A substance must meet two conditions to be GRAS under its intended use, according to the F.D.A. First, there must be a reasonable certainty of no harm under the conditions of its intended use. Second, qualified experts, based on publicly available scientific information, must recognize the intended use of the substance in food as safe.
“Although general recognition of safety does not require unanimous agreement, general recognition of safety does not exist if there is a genuine dispute among qualified experts that the use of a substance is safe (81 FR 54960 at 54977), or a severe conflict among experts regarding the safety of the use of a substance (62 FR 18938 at 18939),” the draft guidance said. “Thus, when generally available data and information document a genuine dispute, or severe conflict, in the larger scientific community, a GRAS panel report could not provide evidence that the available data and information are ‘generally accepted’ even if multiple members of a GRAS panel have expertise in a particular scientific discipline. Instead, the GRAS panel report would more appropriately be a resource for the proponent to use in identifying data gaps and information about ongoing scientific debate and dispute.”

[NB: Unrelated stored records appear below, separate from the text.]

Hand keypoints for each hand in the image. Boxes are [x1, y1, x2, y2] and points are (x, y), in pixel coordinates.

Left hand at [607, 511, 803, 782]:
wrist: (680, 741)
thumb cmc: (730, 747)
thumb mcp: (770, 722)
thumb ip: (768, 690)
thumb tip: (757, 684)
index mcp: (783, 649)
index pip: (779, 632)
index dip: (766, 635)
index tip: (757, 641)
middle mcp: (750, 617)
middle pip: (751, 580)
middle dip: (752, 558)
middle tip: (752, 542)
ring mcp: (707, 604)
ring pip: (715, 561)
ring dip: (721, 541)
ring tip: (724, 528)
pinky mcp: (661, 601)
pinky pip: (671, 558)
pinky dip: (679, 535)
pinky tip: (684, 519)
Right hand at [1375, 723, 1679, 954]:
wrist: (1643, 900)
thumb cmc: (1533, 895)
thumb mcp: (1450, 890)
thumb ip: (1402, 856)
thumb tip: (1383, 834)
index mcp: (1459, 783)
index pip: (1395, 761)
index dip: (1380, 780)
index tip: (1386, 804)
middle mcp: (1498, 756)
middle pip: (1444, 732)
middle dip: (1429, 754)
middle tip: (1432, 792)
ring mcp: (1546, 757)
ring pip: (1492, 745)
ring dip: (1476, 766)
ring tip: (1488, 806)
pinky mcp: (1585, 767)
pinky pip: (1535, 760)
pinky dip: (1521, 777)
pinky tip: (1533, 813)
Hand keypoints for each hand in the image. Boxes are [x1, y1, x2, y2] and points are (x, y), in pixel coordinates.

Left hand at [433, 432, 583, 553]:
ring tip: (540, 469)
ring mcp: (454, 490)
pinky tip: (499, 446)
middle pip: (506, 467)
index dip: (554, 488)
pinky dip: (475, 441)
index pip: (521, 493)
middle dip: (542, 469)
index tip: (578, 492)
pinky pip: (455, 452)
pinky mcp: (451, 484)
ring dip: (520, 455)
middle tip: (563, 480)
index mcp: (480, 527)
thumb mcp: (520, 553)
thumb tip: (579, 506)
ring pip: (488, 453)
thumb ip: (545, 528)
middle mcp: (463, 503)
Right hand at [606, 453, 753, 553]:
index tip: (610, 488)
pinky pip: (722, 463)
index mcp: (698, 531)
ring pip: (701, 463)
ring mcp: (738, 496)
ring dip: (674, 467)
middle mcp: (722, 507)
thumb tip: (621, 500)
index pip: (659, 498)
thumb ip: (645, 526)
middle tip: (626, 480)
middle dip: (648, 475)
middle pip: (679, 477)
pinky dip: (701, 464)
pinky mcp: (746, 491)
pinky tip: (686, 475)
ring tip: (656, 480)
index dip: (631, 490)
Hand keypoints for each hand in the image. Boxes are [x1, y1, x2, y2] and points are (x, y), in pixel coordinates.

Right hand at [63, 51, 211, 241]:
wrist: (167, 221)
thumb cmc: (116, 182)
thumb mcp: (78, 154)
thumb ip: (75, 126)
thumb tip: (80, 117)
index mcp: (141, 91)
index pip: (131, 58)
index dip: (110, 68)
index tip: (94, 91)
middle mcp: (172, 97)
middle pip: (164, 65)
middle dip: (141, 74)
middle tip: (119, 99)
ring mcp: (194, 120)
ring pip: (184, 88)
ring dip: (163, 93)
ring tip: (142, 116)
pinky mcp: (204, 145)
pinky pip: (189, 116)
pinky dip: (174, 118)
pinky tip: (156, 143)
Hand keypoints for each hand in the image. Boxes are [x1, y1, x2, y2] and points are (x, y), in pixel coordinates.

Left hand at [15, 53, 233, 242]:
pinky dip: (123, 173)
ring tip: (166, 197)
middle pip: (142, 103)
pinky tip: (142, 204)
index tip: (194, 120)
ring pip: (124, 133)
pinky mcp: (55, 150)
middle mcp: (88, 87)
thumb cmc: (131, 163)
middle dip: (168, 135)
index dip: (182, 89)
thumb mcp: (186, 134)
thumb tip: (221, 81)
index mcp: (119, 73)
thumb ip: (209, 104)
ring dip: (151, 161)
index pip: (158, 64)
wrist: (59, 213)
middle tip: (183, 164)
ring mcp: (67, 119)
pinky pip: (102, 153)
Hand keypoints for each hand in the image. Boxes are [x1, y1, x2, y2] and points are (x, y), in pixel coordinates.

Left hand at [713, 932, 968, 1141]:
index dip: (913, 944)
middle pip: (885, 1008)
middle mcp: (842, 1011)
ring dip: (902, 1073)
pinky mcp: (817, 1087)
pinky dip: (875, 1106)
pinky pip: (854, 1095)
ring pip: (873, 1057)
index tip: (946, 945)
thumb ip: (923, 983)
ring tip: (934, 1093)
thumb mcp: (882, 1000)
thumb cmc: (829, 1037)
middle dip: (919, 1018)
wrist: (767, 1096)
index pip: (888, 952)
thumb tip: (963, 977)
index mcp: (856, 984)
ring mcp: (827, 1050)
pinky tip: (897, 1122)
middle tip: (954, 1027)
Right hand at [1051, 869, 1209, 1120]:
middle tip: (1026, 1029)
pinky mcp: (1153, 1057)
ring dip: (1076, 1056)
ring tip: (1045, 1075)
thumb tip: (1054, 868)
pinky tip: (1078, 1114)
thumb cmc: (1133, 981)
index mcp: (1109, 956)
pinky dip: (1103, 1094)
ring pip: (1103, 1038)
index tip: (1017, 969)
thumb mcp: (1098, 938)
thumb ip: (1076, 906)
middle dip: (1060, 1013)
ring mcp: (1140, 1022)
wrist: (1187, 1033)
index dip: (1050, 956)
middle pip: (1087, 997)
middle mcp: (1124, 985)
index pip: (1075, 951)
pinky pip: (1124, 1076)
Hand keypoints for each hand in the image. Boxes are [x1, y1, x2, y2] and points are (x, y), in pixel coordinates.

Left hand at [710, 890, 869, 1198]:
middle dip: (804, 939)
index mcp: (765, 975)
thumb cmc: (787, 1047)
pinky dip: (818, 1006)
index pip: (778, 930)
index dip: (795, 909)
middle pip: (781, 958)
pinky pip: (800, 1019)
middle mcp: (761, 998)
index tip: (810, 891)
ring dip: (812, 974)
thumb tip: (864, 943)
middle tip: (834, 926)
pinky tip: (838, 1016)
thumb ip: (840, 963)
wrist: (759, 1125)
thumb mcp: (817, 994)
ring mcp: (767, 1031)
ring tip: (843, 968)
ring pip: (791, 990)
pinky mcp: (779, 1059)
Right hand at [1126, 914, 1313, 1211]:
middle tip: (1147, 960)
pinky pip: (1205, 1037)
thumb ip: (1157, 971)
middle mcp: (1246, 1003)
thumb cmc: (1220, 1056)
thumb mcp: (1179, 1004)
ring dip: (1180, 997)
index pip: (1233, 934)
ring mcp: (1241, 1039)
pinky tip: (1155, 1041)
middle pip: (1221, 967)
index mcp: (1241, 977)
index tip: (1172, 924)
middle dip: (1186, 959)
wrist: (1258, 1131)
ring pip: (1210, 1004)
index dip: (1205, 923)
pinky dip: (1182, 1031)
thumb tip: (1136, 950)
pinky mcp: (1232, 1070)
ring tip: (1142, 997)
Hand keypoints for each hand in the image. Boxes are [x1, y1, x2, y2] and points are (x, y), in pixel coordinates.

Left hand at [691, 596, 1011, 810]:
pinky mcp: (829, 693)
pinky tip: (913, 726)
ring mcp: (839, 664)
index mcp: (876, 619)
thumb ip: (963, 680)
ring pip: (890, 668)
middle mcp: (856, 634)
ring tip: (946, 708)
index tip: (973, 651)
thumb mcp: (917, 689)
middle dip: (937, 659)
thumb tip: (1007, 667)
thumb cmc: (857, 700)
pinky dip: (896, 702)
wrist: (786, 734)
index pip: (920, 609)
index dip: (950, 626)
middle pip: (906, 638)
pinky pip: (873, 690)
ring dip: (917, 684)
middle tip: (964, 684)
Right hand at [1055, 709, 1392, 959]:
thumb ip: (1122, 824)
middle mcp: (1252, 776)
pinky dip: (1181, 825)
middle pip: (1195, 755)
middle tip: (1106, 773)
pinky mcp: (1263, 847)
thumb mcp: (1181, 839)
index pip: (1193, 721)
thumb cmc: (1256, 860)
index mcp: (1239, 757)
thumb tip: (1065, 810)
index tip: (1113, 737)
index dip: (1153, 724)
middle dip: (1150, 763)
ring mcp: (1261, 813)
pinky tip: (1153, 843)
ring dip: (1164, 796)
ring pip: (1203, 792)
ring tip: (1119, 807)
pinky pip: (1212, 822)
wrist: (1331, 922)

The draft guidance said companies should document the selection and vetting of each GRAS panel member as well as the deliberations and output of the panel. Companies should establish clear roles and responsibilities for each member of the panel and also establish clear decision-making procedures.
The F.D.A. will accept comments on the draft guidance until May 15, 2018. Electronic comments may be sent to www.regulations.gov. Written comments may be sent to Dockets Management Staff (HFA-305), Food and Drug Administration, 5630 Fishers Lane, rm. 1061, Rockville, MD 20852. All comments should be identified with the docker number FDA-2017-D-0085.